* _EXERCISE OBJECTIVE_
Return all the lines below in which the string "ambiente" appears.

Dataset entries
________

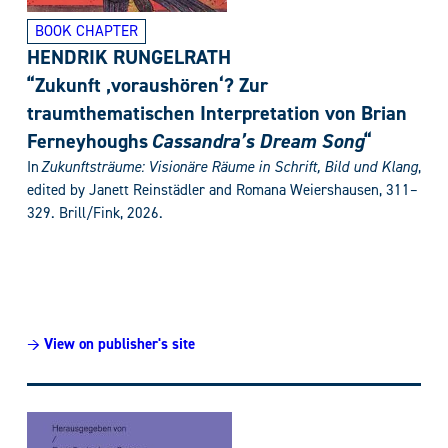
BOOK CHAPTER
HENDRIK RUNGELRATH
“Zukunft ‚voraushören‘? Zur
traumthematischen Interpretation von Brian
Ferneyhoughs
Cassandra’s Dream Song
“
In
Zukunftsträume: Visionäre Räume in Schrift, Bild und Klang
,
edited by Janett Reinstädler and Romana Weiershausen, 311–
329. Brill/Fink, 2026.
→ View on publisher's site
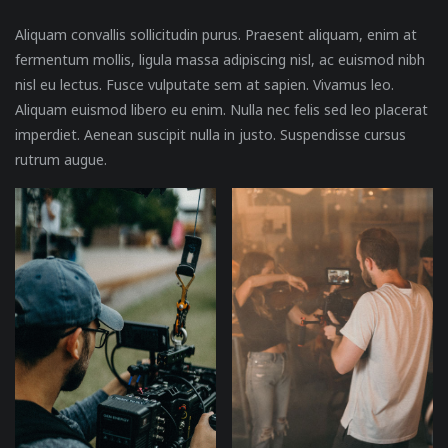
Aliquam convallis sollicitudin purus. Praesent aliquam, enim at
fermentum mollis, ligula massa adipiscing nisl, ac euismod nibh
nisl eu lectus. Fusce vulputate sem at sapien. Vivamus leo.
Aliquam euismod libero eu enim. Nulla nec felis sed leo placerat
imperdiet. Aenean suscipit nulla in justo. Suspendisse cursus
rutrum augue.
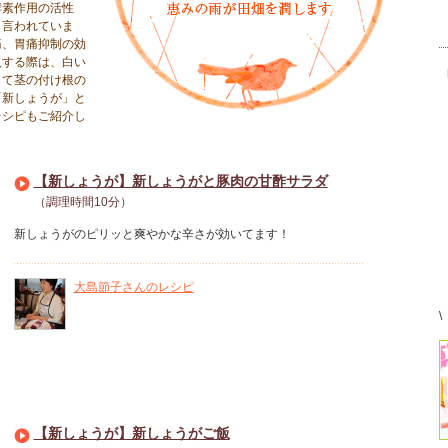
酵素作用の活性
と言われていま
痛、胃痛抑制の効
入する際は、白い
して茎の付け根の
「新しょうが」と
レシピもご紹介し
【新しょうが】新しょうがと豚肉の甘酢サラダ
（調理時間10分）
新しょうがのピリッと爽やかな辛さが効いてます！
大島節子さんのレシピ
\
【新しょうが】新しょうがご飯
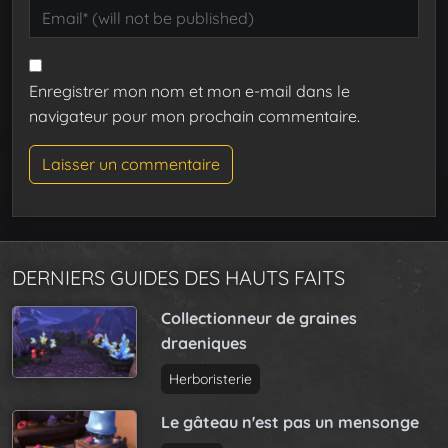
Enregistrer mon nom et mon e-mail dans le
navigateur pour mon prochain commentaire.
DERNIERS GUIDES DES HAUTS FAITS
Collectionneur de graines
draeniques
Herboristerie
Le gâteau n'est pas un mensonge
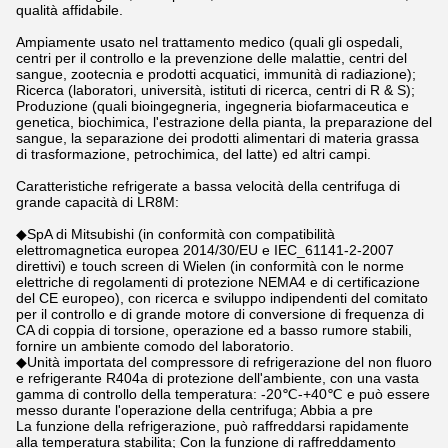
qualità affidabile.
Ampiamente usato nel trattamento medico (quali gli ospedali,
centri per il controllo e la prevenzione delle malattie, centri del
sangue, zootecnia e prodotti acquatici, immunità di radiazione);
Ricerca (laboratori, università, istituti di ricerca, centri di R & S);
Produzione (quali bioingegneria, ingegneria biofarmaceutica e
genetica, biochimica, l'estrazione della pianta, la preparazione del
sangue, la separazione dei prodotti alimentari di materia grassa
di trasformazione, petrochimica, del latte) ed altri campi.
Caratteristiche refrigerate a bassa velocità della centrifuga di
grande capacità di LR8M:
◆SpA di Mitsubishi (in conformità con compatibilità
elettromagnetica europea 2014/30/EU e IEC_61141-2-2007
direttivi) e touch screen di Wielen (in conformità con le norme
elettriche di regolamenti di protezione NEMA4 e di certificazione
del CE europeo), con ricerca e sviluppo indipendenti del comitato
per il controllo e di grande motore di conversione di frequenza di
CA di coppia di torsione, operazione ed a basso rumore stabili,
fornire un ambiente comodo del laboratorio.
◆Unità importata del compressore di refrigerazione del non fluoro
e refrigerante R404a di protezione dell'ambiente, con una vasta
gamma di controllo della temperatura: -20℃-+40℃ e può essere
messo durante l'operazione della centrifuga; Abbia a pre
La funzione della refrigerazione, può raffreddarsi rapidamente
alla temperatura stabilita; Con la funzione di raffreddamento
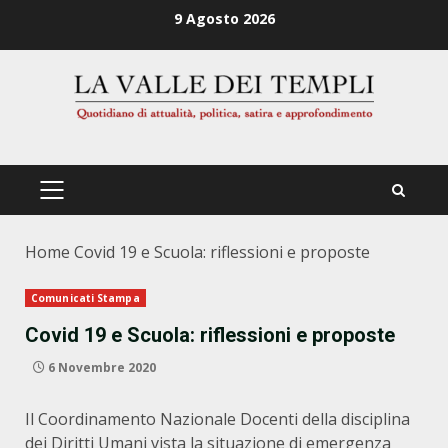
Zum
9 Agosto 2026
Inhalt
springen
PRIMÄRES
MENÜ
Home
Covid 19 e Scuola: riflessioni e proposte
Comunicati Stampa
Covid 19 e Scuola: riflessioni e proposte
6 Novembre 2020
Il Coordinamento Nazionale Docenti della disciplina
dei Diritti Umani vista la situazione di emergenza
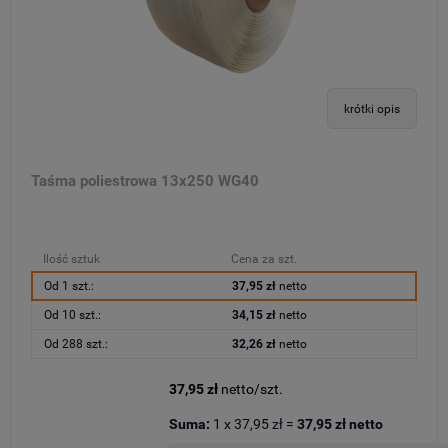
krótki opis
Taśma poliestrowa 13x250 WG40
Ilość sztuk
Cena za szt.
Od 1 szt.:
37,95 zł
netto
Od 10 szt.:
34,15 zł
netto
Od 288 szt.:
32,26 zł
netto
37,95 zł
netto/szt.
Suma:
1
x
37,95 zł
=
37,95 zł
netto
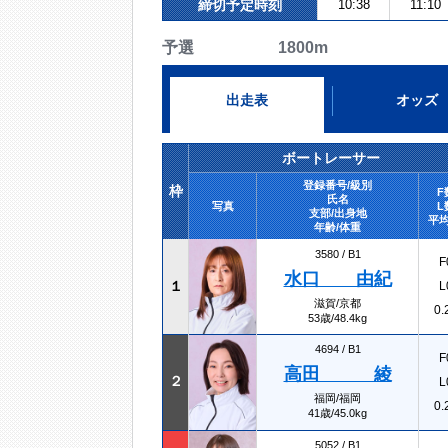
締切予定時刻
10:38
11:10
予選 1800m
出走表
オッズ
ボートレーサー
登録番号/級別
枠
F
氏名
写真
L
支部/出身地
平均
年齢/体重
3580 /
B1
F
水口 由紀
１
L
滋賀/京都
0.
53歳/48.4kg
4694 /
B1
F
高田 綾
２
L
福岡/福岡
0.
41歳/45.0kg
5052 /
B1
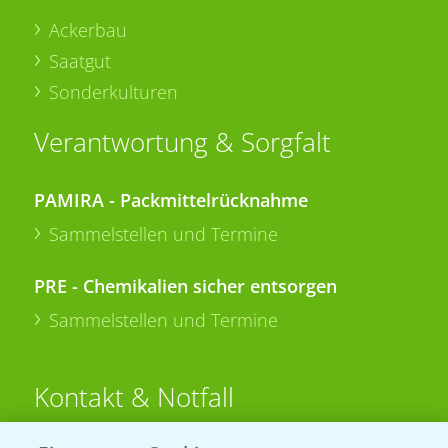
Ackerbau
Saatgut
Sonderkulturen
Verantwortung & Sorgfalt
PAMIRA - Packmittelrücknahme
Sammelstellen und Termine
PRE - Chemikalien sicher entsorgen
Sammelstellen und Termine
Kontakt & Notfall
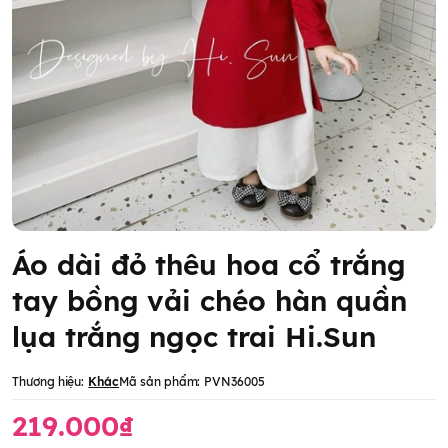
Áo dài đỏ thêu hoa cổ trắng
tay bồng vải chéo hàn quần
lụa trắng ngọc trai Hi.Sun
Thương hiệu:
Khác
Mã sản phẩm:
PVN36005
219.000₫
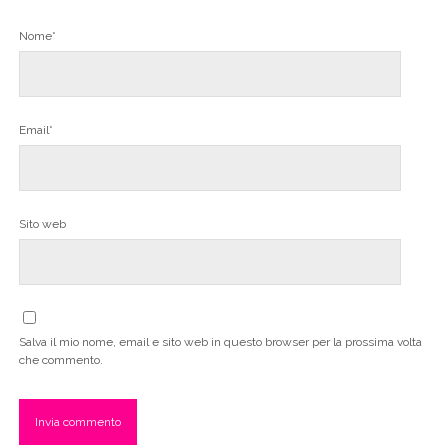
Nome*
Email*
Sito web
Salva il mio nome, email e sito web in questo browser per la prossima volta
che commento.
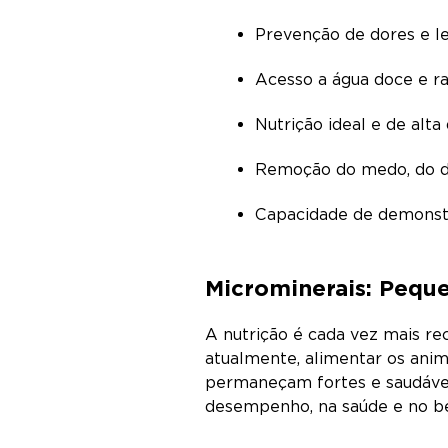
Prevenção de dores e l
Acesso a água doce e 
Nutrição ideal e de alta
Remoção do medo, do d
Capacidade de demonst
Microminerais: Pequ
A nutrição é cada vez mais re
atualmente, alimentar os anim
permaneçam fortes e saudávei
desempenho, na saúde e no bem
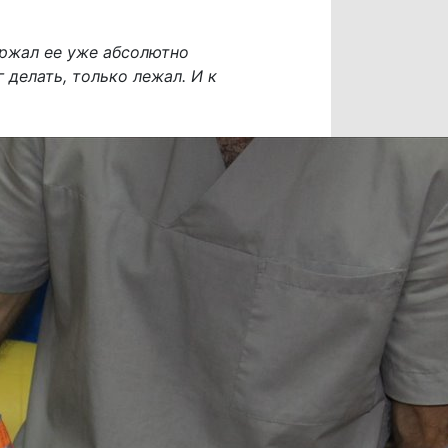
ержал ее уже абсолютно
 делать, только лежал. И к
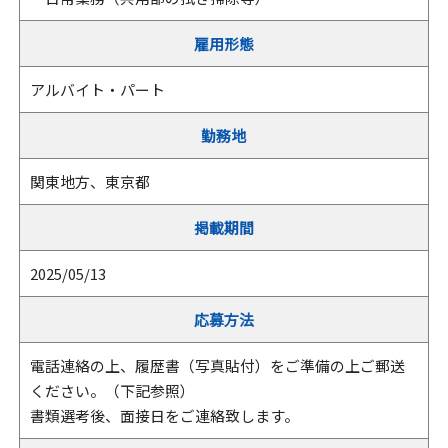
雇用形態
アルバイト・パート
勤務地
関東地方、東京都
掲載期間
2025/05/13
応募方法
電話連絡の上、履歴書（写真貼付）をご準備の上ご郵送
ください。（下記参照）
書類選考後、面接日をご連絡致します。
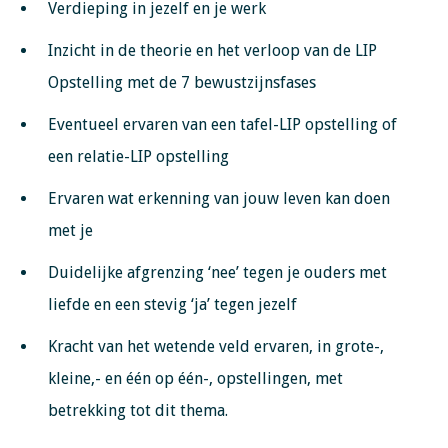
Verdieping in jezelf en je werk
Inzicht in de theorie en het verloop van de LIP
Opstelling met de 7 bewustzijnsfases
Eventueel ervaren van een tafel-LIP opstelling of
een relatie-LIP opstelling
Ervaren wat erkenning van jouw leven kan doen
met je
Duidelijke afgrenzing ‘nee’ tegen je ouders met
liefde en een stevig ‘ja’ tegen jezelf
Kracht van het wetende veld ervaren, in grote-,
kleine,- en één op één-, opstellingen, met
betrekking tot dit thema.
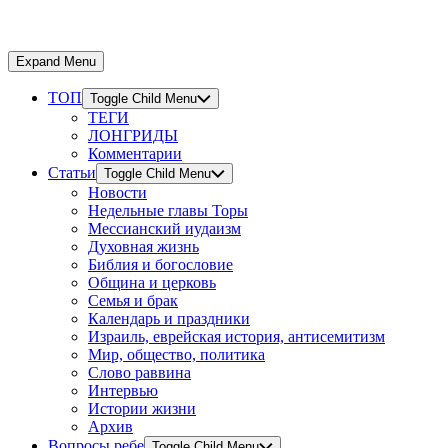
Expand Menu
ТОП
Toggle Child Menu
ТЕГИ
ЛОНГРИДЫ
Комментарии
Статьи
Toggle Child Menu
Новости
Недельные главы Торы
Мессианский иудаизм
Духовная жизнь
Библия и богословие
Община и церковь
Семья и брак
Календарь и праздники
Израиль, еврейская история, антисемитизм
Мир, общество, политика
Слово раввина
Интервью
Истории жизни
Архив
Вопросы ребе
Toggle Child Menu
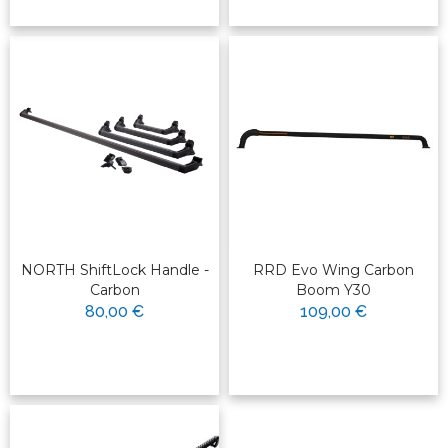
NORTH ShiftLock Handle -
RRD Evo Wing Carbon
Carbon
Boom Y30
80,00 €
109,00 €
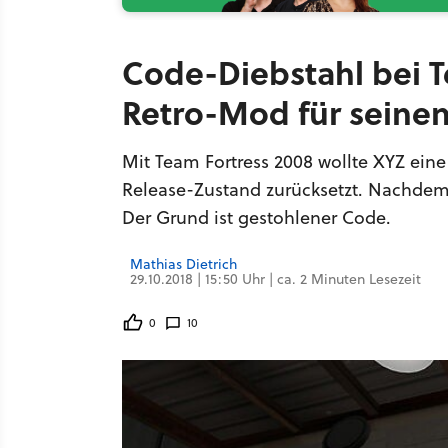
Code-Diebstahl bei T
Retro-Mod für seinen
Mit Team Fortress 2008 wollte XYZ ein
Release-Zustand zurücksetzt. Nachdem 
Der Grund ist gestohlener Code.
Mathias Dietrich
29.10.2018 | 15:50 Uhr | ca. 2 Minuten Lesezeit
0
10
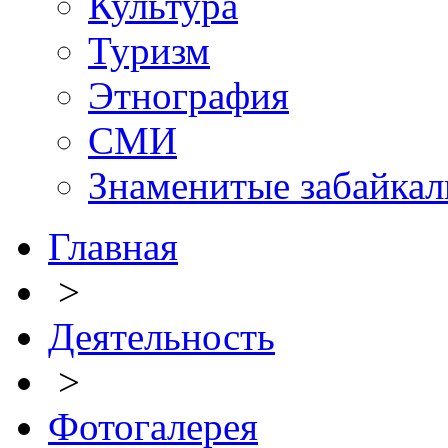
Культура
Туризм
Этнография
СМИ
Знаменитые забайка
Главная
>
Деятельность
>
Фотогалерея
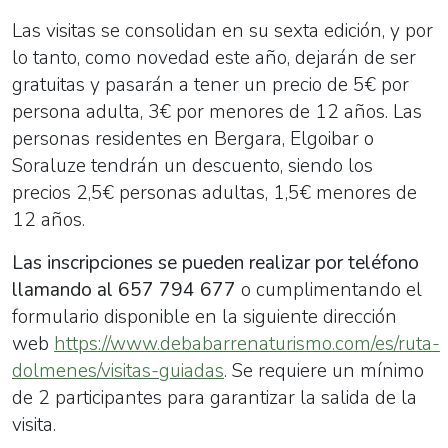
Las visitas se consolidan en su sexta edición, y por
lo tanto, como novedad este año, dejarán de ser
gratuitas y pasarán a tener un precio de 5€ por
persona adulta, 3€ por menores de 12 años. Las
personas residentes en Bergara, Elgoibar o
Soraluze tendrán un descuento, siendo los
precios 2,5€ personas adultas, 1,5€ menores de
12 años.
Las inscripciones se pueden realizar por teléfono
llamando al 657 794 677
o cumplimentando el
formulario disponible en la siguiente dirección
web
https://www.debabarrenaturismo.com/es/ruta-
dolmenes/visitas-guiadas
. Se requiere un mínimo
de 2 participantes para garantizar la salida de la
visita.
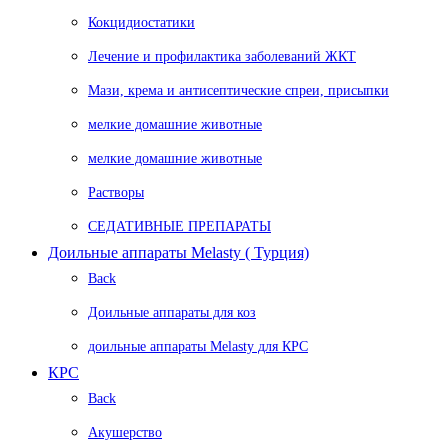
Кокцидиостатики
Лечение и профилактика заболеваний ЖКТ
Мази, крема и антисептические спреи, присыпки
мелкие домашние животные
мелкие домашние животные
Растворы
СЕДАТИВНЫЕ ПРЕПАРАТЫ
Доильные аппараты Melasty ( Турция)
Back
Доильные аппараты для коз
доильные аппараты Melasty для КРС
КРС
Back
Акушерство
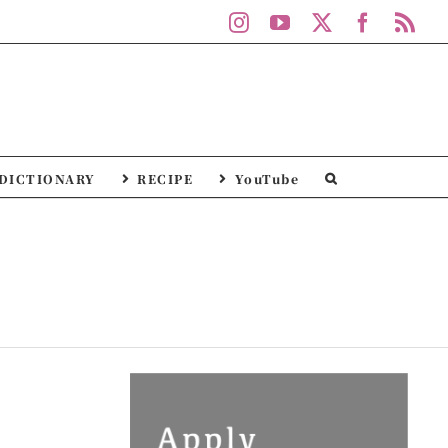
Instagram
YouTube
X
Facebo
Rs
DICTIONARY
RECIPE
YouTube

________

* _OUTPUT OF THE TASK_
fornire un ambiente comodo del laboratorio.
e refrigerante R404a di protezione dell'ambiente, con una vasta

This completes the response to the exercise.